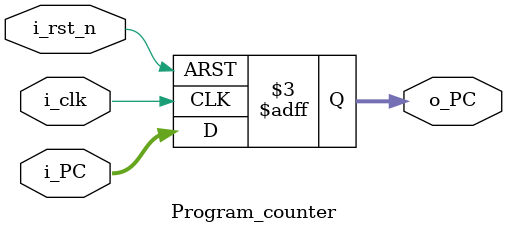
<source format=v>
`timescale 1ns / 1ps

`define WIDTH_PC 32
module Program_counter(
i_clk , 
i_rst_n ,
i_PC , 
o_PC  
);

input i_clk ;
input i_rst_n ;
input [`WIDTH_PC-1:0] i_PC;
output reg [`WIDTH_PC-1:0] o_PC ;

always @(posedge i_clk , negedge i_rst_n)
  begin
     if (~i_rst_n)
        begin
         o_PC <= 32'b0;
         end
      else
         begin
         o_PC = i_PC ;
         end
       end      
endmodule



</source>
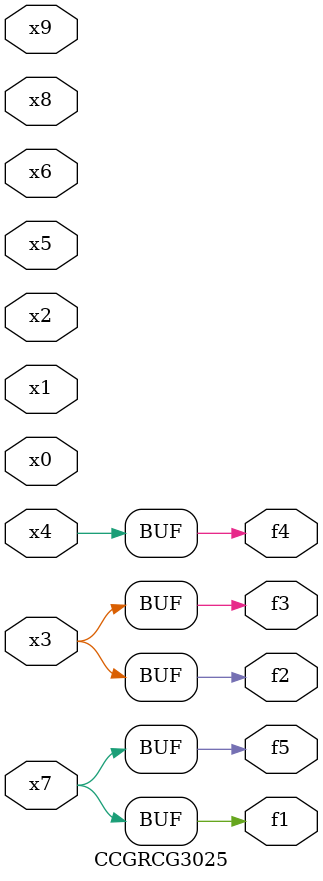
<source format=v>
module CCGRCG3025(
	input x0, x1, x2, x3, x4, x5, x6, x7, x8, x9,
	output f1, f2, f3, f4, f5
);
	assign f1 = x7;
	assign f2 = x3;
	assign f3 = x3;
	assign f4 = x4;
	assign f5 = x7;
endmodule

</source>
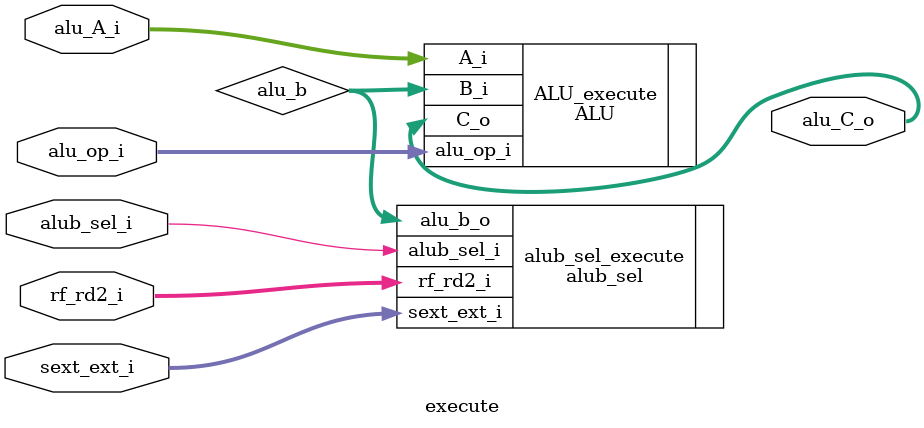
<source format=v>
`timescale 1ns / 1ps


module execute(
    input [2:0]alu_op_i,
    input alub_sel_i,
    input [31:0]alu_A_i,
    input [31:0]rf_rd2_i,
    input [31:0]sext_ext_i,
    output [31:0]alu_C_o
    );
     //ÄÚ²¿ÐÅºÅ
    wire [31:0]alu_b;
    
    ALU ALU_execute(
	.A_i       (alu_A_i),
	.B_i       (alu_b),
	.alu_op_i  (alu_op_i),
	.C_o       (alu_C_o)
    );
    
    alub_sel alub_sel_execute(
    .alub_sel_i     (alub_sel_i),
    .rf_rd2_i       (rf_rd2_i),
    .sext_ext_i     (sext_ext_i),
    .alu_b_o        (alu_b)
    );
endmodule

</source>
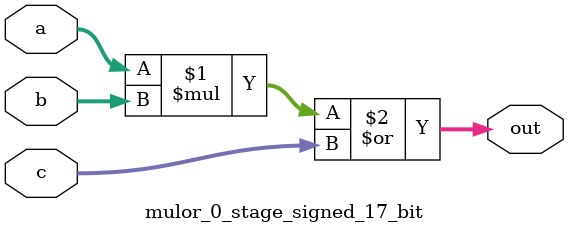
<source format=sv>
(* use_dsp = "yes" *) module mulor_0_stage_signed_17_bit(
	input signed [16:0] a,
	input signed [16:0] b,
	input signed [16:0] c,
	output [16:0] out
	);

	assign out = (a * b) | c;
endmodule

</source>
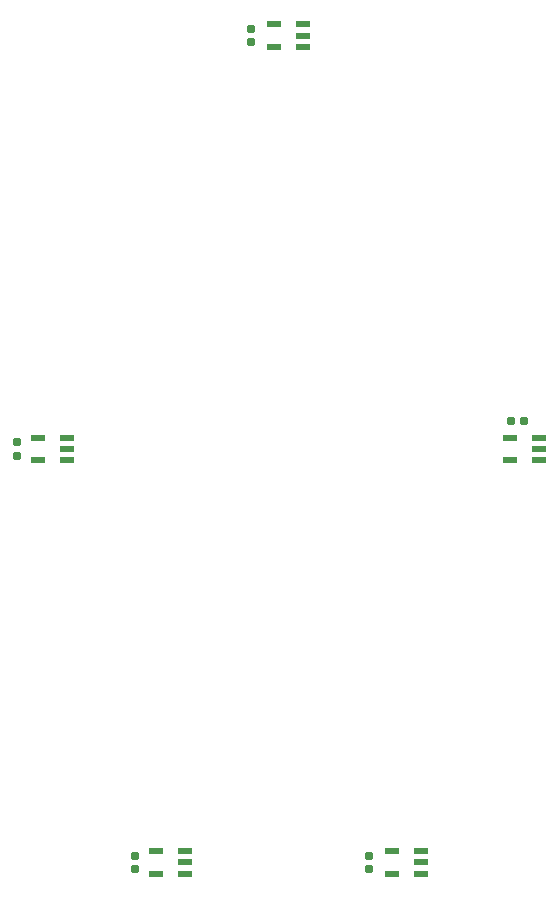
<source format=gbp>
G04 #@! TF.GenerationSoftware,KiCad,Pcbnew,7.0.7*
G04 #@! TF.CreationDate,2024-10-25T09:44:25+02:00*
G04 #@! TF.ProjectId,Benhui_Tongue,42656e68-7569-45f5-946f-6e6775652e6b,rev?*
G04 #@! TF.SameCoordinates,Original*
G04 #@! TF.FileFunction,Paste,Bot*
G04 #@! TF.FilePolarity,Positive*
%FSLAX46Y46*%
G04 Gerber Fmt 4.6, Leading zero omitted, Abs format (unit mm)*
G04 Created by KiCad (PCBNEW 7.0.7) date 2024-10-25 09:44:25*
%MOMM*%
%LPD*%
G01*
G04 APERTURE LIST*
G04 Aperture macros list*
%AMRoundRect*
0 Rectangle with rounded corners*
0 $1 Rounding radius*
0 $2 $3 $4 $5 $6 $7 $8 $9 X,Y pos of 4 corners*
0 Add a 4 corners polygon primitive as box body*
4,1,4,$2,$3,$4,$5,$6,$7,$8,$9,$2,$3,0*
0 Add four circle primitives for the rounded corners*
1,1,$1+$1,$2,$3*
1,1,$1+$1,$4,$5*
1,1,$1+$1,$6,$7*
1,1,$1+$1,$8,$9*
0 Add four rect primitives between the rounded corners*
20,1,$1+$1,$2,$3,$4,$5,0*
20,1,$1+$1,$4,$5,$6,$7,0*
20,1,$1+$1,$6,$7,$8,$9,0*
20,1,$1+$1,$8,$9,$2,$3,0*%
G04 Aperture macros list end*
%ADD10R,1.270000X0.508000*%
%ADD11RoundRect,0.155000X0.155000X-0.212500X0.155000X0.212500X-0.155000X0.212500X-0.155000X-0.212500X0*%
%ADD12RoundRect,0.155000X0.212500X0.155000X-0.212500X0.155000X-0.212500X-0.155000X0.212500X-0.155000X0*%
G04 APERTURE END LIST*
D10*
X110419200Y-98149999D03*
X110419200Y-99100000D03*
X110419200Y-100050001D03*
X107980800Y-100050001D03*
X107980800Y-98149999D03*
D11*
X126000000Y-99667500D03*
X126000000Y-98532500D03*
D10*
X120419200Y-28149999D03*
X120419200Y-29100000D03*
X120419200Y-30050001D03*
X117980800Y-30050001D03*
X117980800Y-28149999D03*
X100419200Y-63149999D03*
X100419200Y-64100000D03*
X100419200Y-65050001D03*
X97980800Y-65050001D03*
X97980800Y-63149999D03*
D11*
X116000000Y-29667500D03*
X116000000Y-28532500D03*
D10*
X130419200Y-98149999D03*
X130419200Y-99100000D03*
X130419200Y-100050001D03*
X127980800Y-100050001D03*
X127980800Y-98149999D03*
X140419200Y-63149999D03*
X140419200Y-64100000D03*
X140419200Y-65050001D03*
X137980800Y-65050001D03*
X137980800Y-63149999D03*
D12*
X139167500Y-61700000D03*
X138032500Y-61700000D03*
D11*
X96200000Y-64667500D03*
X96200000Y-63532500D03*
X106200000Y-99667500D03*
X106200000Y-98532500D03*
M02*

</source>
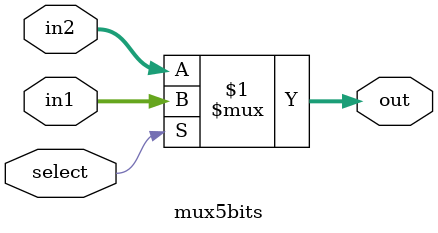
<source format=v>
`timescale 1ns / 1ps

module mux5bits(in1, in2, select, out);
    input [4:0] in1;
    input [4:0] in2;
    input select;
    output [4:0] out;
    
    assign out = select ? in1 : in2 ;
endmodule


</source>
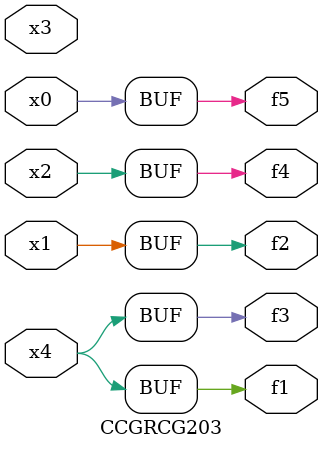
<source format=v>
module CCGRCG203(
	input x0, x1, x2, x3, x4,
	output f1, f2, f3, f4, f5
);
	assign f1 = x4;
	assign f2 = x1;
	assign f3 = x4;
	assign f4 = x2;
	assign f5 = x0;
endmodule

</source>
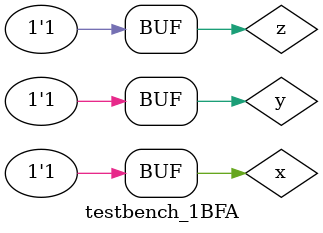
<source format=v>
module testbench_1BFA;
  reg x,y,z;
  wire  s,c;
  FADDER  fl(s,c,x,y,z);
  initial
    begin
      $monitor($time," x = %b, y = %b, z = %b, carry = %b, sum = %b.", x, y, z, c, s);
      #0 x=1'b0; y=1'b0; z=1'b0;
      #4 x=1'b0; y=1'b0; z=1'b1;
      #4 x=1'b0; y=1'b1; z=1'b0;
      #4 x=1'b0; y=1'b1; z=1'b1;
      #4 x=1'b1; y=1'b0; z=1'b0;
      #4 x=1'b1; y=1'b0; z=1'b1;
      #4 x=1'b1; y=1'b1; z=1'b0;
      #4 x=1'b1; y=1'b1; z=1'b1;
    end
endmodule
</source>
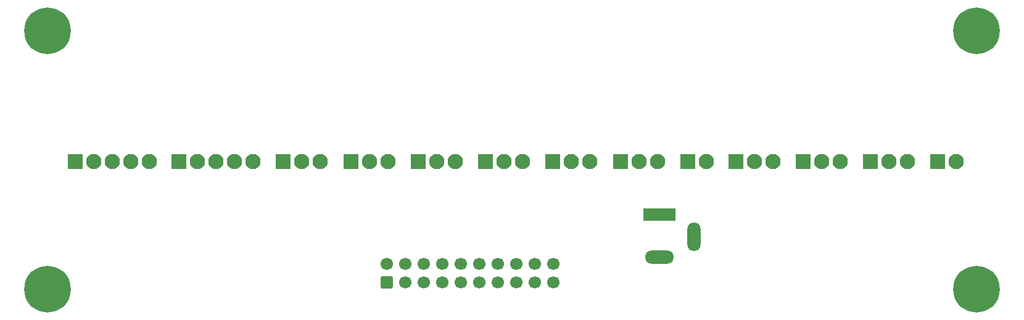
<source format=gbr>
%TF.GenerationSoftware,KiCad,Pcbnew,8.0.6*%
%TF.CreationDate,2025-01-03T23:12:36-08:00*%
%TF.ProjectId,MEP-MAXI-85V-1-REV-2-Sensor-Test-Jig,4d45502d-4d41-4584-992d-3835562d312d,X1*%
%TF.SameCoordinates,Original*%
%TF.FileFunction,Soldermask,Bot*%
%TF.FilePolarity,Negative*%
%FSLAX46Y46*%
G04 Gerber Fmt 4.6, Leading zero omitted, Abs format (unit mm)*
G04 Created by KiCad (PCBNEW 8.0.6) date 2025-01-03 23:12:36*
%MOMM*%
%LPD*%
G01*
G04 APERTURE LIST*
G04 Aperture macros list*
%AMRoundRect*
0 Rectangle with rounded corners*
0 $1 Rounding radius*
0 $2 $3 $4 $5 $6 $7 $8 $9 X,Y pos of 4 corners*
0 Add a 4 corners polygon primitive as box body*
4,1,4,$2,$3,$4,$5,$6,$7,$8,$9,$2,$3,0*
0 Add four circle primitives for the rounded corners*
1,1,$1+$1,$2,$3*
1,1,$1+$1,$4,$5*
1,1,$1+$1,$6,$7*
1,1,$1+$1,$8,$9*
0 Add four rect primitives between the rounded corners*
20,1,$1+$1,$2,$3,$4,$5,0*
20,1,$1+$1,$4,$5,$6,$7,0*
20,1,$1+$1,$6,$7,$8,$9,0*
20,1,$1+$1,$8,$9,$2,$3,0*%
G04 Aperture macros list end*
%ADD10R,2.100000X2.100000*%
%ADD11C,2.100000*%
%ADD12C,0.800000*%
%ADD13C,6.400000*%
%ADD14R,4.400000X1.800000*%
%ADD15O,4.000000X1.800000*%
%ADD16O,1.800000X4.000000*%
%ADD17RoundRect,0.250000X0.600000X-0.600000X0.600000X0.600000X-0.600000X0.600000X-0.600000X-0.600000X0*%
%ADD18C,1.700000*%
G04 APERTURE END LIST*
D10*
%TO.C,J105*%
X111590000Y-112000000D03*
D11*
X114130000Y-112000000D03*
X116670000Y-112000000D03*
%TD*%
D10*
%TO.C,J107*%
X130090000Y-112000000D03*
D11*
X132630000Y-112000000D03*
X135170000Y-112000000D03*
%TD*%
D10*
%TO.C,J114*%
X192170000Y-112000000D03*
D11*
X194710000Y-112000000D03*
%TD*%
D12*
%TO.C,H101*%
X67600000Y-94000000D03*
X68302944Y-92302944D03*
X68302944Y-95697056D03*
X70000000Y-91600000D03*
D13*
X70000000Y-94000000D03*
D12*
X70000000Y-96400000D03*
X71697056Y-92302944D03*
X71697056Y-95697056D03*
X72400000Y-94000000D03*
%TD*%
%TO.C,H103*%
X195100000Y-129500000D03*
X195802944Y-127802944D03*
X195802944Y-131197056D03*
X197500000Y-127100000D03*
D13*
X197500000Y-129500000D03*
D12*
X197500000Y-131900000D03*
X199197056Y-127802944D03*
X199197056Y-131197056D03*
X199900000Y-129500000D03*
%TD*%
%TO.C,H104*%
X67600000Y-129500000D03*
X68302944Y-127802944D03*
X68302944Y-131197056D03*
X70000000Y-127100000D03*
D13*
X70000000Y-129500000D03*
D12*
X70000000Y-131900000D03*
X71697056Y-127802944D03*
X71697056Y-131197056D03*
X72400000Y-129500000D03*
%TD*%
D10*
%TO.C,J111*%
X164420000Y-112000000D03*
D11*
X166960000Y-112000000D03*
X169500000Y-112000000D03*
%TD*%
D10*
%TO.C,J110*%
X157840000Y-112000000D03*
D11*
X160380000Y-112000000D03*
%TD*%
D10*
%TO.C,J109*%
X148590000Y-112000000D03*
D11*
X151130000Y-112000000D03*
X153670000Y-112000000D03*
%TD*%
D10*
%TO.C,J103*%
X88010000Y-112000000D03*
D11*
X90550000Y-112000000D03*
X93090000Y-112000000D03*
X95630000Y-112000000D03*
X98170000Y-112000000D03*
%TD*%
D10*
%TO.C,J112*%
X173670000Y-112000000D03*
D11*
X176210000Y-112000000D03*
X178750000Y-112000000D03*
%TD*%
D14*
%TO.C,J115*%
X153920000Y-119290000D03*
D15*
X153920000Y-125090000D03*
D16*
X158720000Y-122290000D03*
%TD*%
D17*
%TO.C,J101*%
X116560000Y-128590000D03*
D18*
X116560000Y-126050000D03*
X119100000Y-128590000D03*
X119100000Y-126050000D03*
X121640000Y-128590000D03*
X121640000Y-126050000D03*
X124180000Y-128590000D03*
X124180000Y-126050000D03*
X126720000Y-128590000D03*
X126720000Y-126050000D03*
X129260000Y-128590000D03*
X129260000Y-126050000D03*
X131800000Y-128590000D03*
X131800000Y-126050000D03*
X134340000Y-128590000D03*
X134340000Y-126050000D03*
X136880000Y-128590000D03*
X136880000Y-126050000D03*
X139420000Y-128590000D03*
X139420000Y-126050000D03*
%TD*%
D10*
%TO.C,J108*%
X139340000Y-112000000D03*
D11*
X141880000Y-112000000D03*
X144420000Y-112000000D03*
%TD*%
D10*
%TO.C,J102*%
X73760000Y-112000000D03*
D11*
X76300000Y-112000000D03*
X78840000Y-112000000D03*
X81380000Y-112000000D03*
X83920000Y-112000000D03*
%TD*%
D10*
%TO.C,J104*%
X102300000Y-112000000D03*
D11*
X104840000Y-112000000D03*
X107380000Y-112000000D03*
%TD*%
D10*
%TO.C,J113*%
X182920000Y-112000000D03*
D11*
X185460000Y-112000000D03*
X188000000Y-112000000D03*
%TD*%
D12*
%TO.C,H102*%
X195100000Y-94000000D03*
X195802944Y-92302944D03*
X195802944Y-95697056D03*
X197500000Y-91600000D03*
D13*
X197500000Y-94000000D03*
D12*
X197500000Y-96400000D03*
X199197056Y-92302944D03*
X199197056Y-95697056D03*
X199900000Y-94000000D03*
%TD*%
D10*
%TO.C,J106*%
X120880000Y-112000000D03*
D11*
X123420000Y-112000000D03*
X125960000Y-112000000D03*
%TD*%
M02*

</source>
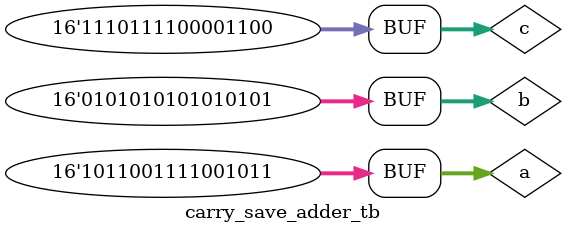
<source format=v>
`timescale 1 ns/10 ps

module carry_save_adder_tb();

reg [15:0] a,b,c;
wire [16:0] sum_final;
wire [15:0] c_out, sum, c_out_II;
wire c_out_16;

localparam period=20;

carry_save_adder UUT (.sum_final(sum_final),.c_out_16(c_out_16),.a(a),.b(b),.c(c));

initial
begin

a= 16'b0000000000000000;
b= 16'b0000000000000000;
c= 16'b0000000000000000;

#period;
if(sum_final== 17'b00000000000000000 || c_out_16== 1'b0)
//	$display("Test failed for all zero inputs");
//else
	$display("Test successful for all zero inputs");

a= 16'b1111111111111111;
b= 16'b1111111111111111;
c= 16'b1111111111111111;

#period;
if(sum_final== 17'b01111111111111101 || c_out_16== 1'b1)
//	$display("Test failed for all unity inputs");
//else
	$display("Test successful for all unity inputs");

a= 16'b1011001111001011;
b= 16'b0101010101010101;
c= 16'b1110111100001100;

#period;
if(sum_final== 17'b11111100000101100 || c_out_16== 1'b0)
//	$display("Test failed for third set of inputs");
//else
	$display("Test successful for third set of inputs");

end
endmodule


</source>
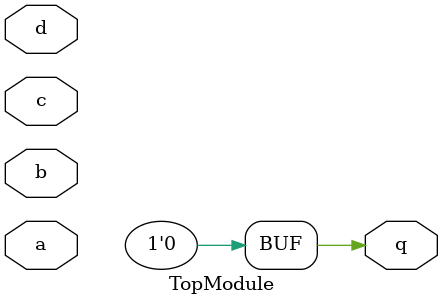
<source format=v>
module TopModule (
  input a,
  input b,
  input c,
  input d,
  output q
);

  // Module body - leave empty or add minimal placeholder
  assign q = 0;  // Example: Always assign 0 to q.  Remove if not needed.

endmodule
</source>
..........
EXERCISE AIM. Here the job is to copy the listing above word for word, starting at the line with "X123420000Y-112000000D03*" and ending at the line with "localparam period=20;", and to leave out the pictures.

OUTPUT.
X123420000Y-112000000D03*
X125960000Y-112000000D03*
%TD*%
M02*

</source>
<source format=v>
`timescale 1 ns/10 ps

module carry_save_adder_tb();

reg [15:0] a,b,c;
wire [16:0] sum_final;
wire [15:0] c_out, sum, c_out_II;
wire c_out_16;

localparam period=20;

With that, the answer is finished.